[Start of section]

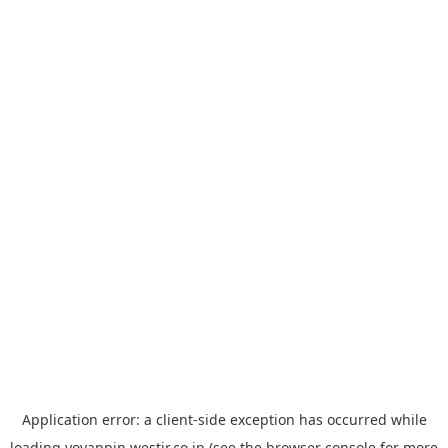
Application error: a
client
-side exception has occurred while
loading
yoyappin.westjr.co.jp
(see the
browser console
for more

[End of section]

Write out the data precisely as given, excluding the pictures.

Output below:
Application error: a
client
-side exception has occurred while
loading
yoyappin.westjr.co.jp
(see the
browser console
for more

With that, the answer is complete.